Incumbent congresswoman Marilyn Musgrave, R-Colorado, defended herself Monday night against Democratic opponent Betsy Markey’s accusations that she has done nothing to solve immigration and labor problems as a representative for Colorado’s Fourth District.
“As a ranking Republican, I have worked hard to get guest workers working legally, so please be correct in your statements,” she said.
Markey then countered the defense.
“But nothing has passed,” she said.
Without hesitation, a Musgrave rebuttal: “Ken Salazar is in the Senate, Betsy. I can only control the House,” she said, referring to the Democratic Colorado senator, for whom Markey acted as regional director for in recent campaigns.
The Fort Morgan audience responded with applause and cheers for their hometown candidate, Musgrave.
The two women are battling for the Fourth Congressional District seat of Colorado, which, after 30 years of Republican control, has become one of the most intensely competitive seats in the House of Representatives, some political analysts say.The debate Monday focused on Colorado agriculture and “rural America.”
“In looking at our dependence on foreign oil, we need to make sure that we never have a foreign dependence for food,” Musgrave said.
Both candidates talked about their respective histories as small business owners, and both vocalized the importance of agriculture to the national economy, stressing the importance of the 2008 Farm Bill, for which Musgrave was a “lead negotiator.”
“Farmers need a safety net,” she said. “That means they need direct payments and loan programs.”
Musgrave also told stories about her days growing up on a sugar beet farm and how she has learned through personal struggle the importance of water conservation.
“It breaks my heart when farmland dries up,” she said.
Both candidates agreed that water storage is an important issue for Colorado farmers.
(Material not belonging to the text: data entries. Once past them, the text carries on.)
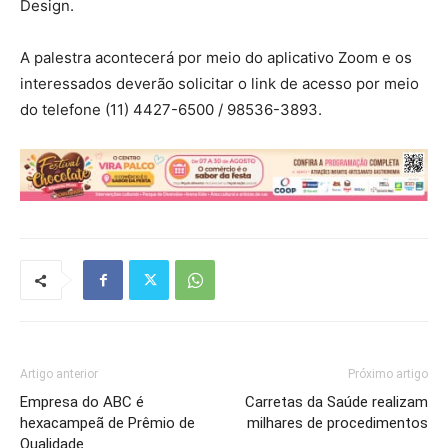
Design.
A palestra acontecerá por meio do aplicativo Zoom e os
interessados deverão solicitar o link de acesso por meio
do telefone (11) 4427-6500 / 98536-3893.
Artigo anterior
Próximo artigo
Empresa do ABC é
Carretas da Saúde realizam
hexacampeã de Prêmio de
milhares de procedimentos
Qualidade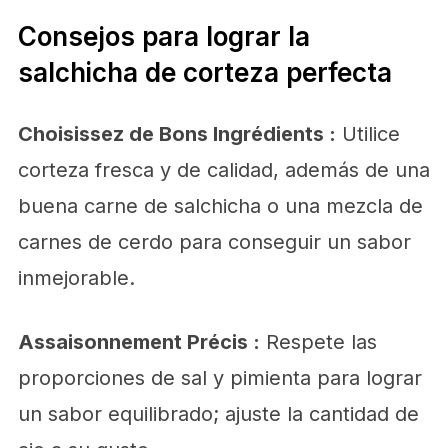
Consejos para lograr la
salchicha de corteza perfecta
Choisissez de Bons Ingrédients :
Utilice
corteza fresca y de calidad, además de una
buena carne de salchicha o una mezcla de
carnes de cerdo para conseguir un sabor
inmejorable.
Assaisonnement Précis :
Respete las
proporciones de sal y pimienta para lograr
un sabor equilibrado; ajuste la cantidad de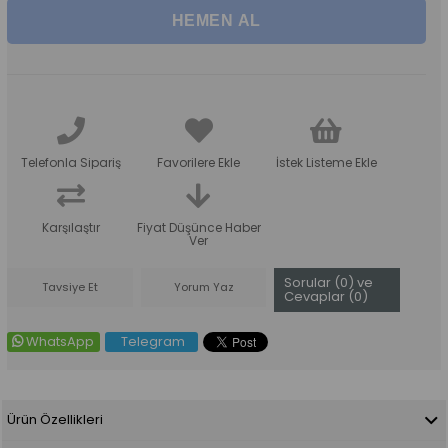
Telefonla Sipariş
Favorilere Ekle
İstek Listeme Ekle
Karşılaştır
Fiyat Düşünce Haber
Ver
Sorular (0) ve
Tavsiye Et
Yorum Yaz
Cevaplar (0)
WhatsApp
Telegram
Ürün Özellikleri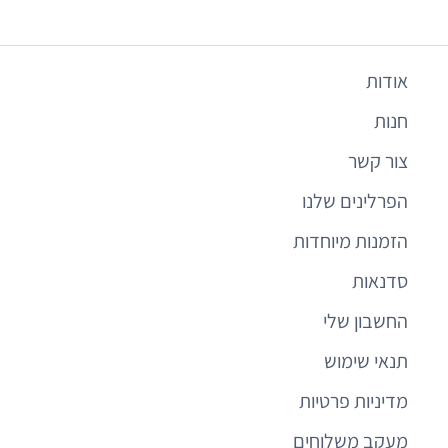
אודות
חנות
צור קשר
הפרלינים שלנו
הזמנות מיוחדות
סדנאות
החשבון שלי
תנאי שימוש
מדיניות פרטיות
מעקב משלוחים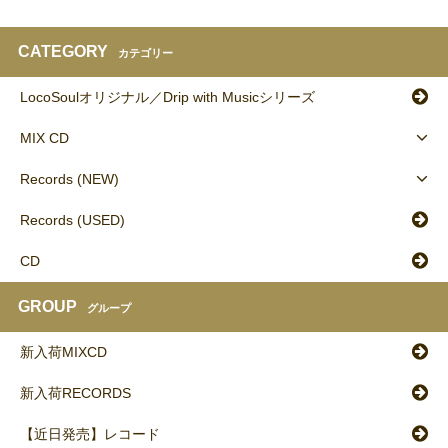
CATEGORY
カテゴリー
LocoSoulオリジナル／Drip with Musicシリーズ
MIX CD
Records (NEW)
Records (USED)
CD
GROUP
グループ
新入荷MIXCD
新入荷RECORDS
【近日発売】レコード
“When you touch water you touch everything,” Markey said, quoting the last Democrat to hold office in Colorado’s Fourth District back in the early 1970s, Wayne Aspinall.
They also agreed on the importance but impermanence of corn-oil ethanol and the need for further development and diversification of renewable energy.
Markey specifically cited the need to upgrade the electrical grids in Colorado.
“Studies show that up to 20 percent of our electricity can come from wind power,” she said. “It will cost billions to convert, but when you compare the $700 billion we spend annually on foreign oil, it becomes very worthwhile.”
Musgrave closed with thanks to her home audience and a reiteration of the importance of supporting agriculture.
Markey closed with a pledge to work hard and attend town hall meetings in all 18 counties in the Fourth District if she were elected.
“I will be looking people in the eye,” she said. “You have to listen to the people.”